Content starts
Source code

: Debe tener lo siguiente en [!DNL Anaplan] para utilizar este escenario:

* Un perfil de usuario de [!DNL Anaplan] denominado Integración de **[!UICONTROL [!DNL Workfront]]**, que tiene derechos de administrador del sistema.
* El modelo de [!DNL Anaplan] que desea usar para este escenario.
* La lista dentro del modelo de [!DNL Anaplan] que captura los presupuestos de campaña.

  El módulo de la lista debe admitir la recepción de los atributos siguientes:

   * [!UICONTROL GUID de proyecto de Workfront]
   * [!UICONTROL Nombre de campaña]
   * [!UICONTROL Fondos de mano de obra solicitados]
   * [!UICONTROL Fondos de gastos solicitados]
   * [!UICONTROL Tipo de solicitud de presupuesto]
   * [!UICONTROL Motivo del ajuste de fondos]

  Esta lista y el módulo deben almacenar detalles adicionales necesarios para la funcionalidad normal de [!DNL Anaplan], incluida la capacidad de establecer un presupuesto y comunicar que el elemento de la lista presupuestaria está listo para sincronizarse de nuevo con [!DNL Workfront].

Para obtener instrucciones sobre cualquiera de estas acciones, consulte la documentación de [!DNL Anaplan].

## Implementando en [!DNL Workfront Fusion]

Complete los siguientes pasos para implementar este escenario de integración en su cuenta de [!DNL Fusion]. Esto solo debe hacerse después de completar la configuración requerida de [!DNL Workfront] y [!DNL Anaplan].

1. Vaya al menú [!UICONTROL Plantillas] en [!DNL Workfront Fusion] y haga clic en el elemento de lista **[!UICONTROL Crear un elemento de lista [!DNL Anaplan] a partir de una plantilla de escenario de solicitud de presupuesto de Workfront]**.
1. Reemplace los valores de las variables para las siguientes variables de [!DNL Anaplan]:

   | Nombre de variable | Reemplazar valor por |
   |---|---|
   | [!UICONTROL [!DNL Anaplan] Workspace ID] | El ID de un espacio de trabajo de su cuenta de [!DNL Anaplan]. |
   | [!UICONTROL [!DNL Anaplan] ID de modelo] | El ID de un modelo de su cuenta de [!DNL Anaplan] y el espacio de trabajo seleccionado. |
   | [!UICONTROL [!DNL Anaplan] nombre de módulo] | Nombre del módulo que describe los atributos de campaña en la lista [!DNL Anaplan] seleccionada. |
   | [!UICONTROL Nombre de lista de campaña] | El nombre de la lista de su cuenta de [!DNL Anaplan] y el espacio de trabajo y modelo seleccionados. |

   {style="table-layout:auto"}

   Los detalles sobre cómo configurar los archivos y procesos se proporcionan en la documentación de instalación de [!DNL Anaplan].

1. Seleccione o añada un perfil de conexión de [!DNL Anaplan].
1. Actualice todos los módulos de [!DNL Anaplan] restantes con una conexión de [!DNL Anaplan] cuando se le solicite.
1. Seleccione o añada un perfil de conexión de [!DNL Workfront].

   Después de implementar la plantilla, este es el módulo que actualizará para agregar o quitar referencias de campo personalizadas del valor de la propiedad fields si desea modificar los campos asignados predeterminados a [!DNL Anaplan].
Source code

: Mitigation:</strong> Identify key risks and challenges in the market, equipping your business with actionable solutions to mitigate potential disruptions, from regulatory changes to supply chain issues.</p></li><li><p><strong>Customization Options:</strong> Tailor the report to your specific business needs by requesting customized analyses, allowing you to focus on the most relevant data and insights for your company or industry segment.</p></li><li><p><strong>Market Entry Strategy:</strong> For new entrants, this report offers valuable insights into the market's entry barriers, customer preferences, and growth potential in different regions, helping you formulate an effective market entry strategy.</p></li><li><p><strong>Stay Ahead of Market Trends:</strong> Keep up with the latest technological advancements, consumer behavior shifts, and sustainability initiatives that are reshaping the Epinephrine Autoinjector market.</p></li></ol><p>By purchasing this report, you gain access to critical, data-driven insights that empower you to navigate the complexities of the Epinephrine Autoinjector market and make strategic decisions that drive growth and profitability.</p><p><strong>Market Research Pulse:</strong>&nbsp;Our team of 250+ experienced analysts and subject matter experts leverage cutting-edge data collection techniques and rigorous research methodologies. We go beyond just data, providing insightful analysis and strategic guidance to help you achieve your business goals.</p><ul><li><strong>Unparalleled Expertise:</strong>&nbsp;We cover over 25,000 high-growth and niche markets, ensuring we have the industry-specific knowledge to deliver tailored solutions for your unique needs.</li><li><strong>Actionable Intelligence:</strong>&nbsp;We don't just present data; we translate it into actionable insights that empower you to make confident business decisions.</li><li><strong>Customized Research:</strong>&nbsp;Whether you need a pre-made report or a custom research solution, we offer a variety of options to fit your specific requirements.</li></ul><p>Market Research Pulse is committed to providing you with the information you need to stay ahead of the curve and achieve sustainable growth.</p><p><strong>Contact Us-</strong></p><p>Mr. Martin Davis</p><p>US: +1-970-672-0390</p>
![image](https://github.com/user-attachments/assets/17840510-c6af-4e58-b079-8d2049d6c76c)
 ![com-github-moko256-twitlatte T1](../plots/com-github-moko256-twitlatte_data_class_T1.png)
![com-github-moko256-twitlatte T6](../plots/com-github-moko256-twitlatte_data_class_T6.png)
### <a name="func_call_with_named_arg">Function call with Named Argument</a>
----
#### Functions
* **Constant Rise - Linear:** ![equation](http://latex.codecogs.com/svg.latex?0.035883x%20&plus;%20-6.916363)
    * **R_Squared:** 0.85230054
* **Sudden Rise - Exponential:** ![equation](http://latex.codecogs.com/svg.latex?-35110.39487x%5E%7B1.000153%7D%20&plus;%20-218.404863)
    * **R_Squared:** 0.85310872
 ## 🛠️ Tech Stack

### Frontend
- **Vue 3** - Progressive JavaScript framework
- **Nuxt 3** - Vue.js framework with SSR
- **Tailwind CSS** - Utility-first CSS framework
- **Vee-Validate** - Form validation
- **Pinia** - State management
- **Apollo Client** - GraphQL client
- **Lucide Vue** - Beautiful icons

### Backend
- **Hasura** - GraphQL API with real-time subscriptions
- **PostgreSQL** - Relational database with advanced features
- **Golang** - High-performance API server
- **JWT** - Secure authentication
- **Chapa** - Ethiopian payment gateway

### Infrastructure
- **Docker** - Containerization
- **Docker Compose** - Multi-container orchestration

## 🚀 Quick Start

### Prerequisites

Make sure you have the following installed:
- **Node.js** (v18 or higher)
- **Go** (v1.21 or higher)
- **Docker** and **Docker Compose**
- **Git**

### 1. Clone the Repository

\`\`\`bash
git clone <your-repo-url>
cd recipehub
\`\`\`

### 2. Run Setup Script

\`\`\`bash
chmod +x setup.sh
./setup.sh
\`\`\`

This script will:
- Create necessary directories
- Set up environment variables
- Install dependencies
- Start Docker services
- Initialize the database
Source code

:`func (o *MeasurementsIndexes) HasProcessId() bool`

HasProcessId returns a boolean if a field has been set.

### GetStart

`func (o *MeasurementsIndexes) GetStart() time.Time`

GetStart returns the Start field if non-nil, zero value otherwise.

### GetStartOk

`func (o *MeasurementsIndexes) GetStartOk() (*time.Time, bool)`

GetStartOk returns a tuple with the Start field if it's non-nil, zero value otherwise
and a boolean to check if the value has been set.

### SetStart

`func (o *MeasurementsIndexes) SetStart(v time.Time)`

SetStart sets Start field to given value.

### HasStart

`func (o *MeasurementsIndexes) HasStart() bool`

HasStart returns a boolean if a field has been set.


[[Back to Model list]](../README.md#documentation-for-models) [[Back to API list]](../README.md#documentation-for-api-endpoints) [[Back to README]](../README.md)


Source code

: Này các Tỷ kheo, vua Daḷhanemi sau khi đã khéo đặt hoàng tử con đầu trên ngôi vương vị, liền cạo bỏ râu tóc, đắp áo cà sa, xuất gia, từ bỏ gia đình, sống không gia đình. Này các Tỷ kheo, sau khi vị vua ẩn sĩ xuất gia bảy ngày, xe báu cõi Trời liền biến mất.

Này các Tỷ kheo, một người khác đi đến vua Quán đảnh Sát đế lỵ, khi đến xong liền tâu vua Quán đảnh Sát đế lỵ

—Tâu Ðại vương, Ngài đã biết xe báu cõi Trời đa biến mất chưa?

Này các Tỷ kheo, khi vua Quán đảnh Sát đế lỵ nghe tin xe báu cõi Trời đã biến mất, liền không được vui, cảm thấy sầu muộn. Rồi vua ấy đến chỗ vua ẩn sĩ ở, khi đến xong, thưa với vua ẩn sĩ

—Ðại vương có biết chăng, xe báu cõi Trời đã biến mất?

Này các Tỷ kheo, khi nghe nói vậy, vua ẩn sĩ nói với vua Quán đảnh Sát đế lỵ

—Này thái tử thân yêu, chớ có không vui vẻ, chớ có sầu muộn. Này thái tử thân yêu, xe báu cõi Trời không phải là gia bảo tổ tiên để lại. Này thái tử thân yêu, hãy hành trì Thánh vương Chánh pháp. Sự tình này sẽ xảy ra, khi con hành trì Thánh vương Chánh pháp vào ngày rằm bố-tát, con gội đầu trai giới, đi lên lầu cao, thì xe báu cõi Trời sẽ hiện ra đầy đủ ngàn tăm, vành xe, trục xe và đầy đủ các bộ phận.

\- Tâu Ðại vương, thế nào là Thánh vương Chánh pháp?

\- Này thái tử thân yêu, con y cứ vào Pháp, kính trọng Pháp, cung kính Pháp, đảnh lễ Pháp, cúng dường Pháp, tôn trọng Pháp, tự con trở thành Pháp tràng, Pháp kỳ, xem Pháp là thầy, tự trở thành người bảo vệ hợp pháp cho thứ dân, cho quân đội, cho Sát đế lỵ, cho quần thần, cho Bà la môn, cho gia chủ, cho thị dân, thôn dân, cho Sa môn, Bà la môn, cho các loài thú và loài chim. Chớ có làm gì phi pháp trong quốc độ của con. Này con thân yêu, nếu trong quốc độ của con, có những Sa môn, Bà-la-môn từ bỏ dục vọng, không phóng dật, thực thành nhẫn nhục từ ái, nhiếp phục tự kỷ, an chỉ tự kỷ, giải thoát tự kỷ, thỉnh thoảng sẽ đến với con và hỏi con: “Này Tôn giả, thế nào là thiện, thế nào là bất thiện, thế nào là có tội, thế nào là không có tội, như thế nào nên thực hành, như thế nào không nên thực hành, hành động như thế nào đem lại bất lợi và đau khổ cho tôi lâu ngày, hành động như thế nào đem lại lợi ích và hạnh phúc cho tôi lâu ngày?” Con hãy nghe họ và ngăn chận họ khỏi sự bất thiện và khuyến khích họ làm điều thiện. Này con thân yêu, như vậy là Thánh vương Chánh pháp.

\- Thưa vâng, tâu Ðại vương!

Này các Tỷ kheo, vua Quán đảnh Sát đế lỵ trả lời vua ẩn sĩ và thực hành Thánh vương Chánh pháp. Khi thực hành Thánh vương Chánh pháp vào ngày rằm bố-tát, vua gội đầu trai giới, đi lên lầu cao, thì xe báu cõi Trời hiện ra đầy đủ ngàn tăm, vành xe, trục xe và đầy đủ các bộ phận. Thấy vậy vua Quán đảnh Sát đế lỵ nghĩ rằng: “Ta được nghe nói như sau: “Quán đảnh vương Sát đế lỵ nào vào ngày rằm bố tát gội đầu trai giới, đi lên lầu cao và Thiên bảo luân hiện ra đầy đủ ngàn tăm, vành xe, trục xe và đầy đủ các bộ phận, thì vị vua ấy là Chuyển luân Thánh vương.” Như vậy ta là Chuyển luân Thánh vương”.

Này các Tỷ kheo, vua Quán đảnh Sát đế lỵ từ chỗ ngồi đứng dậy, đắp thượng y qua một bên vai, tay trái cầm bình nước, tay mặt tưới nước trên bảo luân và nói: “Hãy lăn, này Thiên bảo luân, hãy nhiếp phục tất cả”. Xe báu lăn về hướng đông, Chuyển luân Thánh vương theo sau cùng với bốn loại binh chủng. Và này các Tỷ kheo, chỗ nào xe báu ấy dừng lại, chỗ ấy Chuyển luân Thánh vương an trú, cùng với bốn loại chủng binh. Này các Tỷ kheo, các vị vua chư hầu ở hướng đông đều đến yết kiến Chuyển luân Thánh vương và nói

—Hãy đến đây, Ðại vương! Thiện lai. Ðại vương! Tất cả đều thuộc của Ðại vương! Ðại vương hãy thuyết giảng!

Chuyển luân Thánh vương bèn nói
Content ends
* _AIM OF THE TASK_: From the listing above, output exactly the run of lines that starts with the line containing "### Prerequisites" and ends with the line containing "### GetStartOk".

* _TASK ANSWER_:
### Prerequisites

Make sure you have the following installed:
- **Node.js** (v18 or higher)
- **Go** (v1.21 or higher)
- **Docker** and **Docker Compose**
- **Git**

### 1. Clone the Repository

\`\`\`bash
git clone <your-repo-url>
cd recipehub
\`\`\`

### 2. Run Setup Script

\`\`\`bash
chmod +x setup.sh
./setup.sh
\`\`\`

This script will:
- Create necessary directories
- Set up environment variables
- Install dependencies
- Start Docker services
- Initialize the database
Source code

:`func (o *MeasurementsIndexes) HasProcessId() bool`

HasProcessId returns a boolean if a field has been set.

### GetStart

`func (o *MeasurementsIndexes) GetStart() time.Time`

GetStart returns the Start field if non-nil, zero value otherwise.

### GetStartOk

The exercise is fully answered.